Every record should be written out exactly, please.

►

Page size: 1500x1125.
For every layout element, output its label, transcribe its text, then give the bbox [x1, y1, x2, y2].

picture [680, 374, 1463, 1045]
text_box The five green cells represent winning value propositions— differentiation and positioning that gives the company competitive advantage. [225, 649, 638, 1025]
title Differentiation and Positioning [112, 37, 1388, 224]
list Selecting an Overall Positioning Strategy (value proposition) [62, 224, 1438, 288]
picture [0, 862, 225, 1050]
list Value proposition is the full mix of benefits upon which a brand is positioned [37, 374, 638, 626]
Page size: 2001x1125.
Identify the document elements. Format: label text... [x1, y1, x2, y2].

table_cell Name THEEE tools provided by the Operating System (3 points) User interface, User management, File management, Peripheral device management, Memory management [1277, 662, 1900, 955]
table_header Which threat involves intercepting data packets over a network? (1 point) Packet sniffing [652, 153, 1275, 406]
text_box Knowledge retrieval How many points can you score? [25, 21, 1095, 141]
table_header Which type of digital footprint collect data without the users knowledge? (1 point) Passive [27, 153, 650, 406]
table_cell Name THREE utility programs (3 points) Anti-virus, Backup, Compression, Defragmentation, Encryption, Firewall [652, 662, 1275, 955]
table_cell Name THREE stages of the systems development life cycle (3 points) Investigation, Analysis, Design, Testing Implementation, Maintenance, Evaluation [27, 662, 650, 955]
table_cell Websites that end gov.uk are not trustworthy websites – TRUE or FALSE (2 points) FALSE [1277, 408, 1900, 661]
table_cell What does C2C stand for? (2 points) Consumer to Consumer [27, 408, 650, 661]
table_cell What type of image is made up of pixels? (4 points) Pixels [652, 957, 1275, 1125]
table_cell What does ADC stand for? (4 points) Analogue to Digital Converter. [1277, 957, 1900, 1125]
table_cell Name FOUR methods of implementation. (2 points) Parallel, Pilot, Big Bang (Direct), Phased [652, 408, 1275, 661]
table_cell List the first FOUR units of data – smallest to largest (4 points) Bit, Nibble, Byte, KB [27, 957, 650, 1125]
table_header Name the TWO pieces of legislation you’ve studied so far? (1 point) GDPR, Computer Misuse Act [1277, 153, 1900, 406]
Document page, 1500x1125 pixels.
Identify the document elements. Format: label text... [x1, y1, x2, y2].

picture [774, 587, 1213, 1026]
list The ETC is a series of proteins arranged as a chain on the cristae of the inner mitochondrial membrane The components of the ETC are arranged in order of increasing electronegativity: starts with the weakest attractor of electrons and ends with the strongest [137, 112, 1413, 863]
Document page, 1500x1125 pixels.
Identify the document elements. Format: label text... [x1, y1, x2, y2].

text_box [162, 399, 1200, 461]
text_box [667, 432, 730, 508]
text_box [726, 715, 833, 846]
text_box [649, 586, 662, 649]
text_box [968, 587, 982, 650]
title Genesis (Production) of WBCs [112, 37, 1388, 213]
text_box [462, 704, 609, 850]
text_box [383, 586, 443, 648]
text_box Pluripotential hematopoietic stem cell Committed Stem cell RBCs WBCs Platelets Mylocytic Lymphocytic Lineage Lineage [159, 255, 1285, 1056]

◄

Task output ::
Page size: 1500x1125.
For every layout element, output its label, transcribe its text, then give the bbox [x1, y1, x2, y2].

picture [680, 374, 1463, 1045]
text_box The five green cells represent winning value propositions— differentiation and positioning that gives the company competitive advantage. [225, 649, 638, 1025]
title Differentiation and Positioning [112, 37, 1388, 224]
list Selecting an Overall Positioning Strategy (value proposition) [62, 224, 1438, 288]
picture [0, 862, 225, 1050]
list Value proposition is the full mix of benefits upon which a brand is positioned [37, 374, 638, 626]
Page size: 2001x1125.
Identify the document elements. Format: label text... [x1, y1, x2, y2].

table_cell Name THEEE tools provided by the Operating System (3 points) User interface, User management, File management, Peripheral device management, Memory management [1277, 662, 1900, 955]
table_header Which threat involves intercepting data packets over a network? (1 point) Packet sniffing [652, 153, 1275, 406]
text_box Knowledge retrieval How many points can you score? [25, 21, 1095, 141]
table_header Which type of digital footprint collect data without the users knowledge? (1 point) Passive [27, 153, 650, 406]
table_cell Name THREE utility programs (3 points) Anti-virus, Backup, Compression, Defragmentation, Encryption, Firewall [652, 662, 1275, 955]
table_cell Name THREE stages of the systems development life cycle (3 points) Investigation, Analysis, Design, Testing Implementation, Maintenance, Evaluation [27, 662, 650, 955]
table_cell Websites that end gov.uk are not trustworthy websites – TRUE or FALSE (2 points) FALSE [1277, 408, 1900, 661]
table_cell What does C2C stand for? (2 points) Consumer to Consumer [27, 408, 650, 661]
table_cell What type of image is made up of pixels? (4 points) Pixels [652, 957, 1275, 1125]
table_cell What does ADC stand for? (4 points) Analogue to Digital Converter. [1277, 957, 1900, 1125]
table_cell Name FOUR methods of implementation. (2 points) Parallel, Pilot, Big Bang (Direct), Phased [652, 408, 1275, 661]
table_cell List the first FOUR units of data – smallest to largest (4 points) Bit, Nibble, Byte, KB [27, 957, 650, 1125]
table_header Name the TWO pieces of legislation you’ve studied so far? (1 point) GDPR, Computer Misuse Act [1277, 153, 1900, 406]
Document page, 1500x1125 pixels.
Identify the document elements. Format: label text... [x1, y1, x2, y2].

picture [774, 587, 1213, 1026]
list The ETC is a series of proteins arranged as a chain on the cristae of the inner mitochondrial membrane The components of the ETC are arranged in order of increasing electronegativity: starts with the weakest attractor of electrons and ends with the strongest [137, 112, 1413, 863]
Document page, 1500x1125 pixels.
Identify the document elements. Format: label text... [x1, y1, x2, y2].

text_box [162, 399, 1200, 461]
text_box [667, 432, 730, 508]
text_box [726, 715, 833, 846]
text_box [649, 586, 662, 649]
text_box [968, 587, 982, 650]
title Genesis (Production) of WBCs [112, 37, 1388, 213]
text_box [462, 704, 609, 850]
text_box [383, 586, 443, 648]
text_box Pluripotential hematopoietic stem cell Committed Stem cell RBCs WBCs Platelets Mylocytic Lymphocytic Lineage Lineage [159, 255, 1285, 1056]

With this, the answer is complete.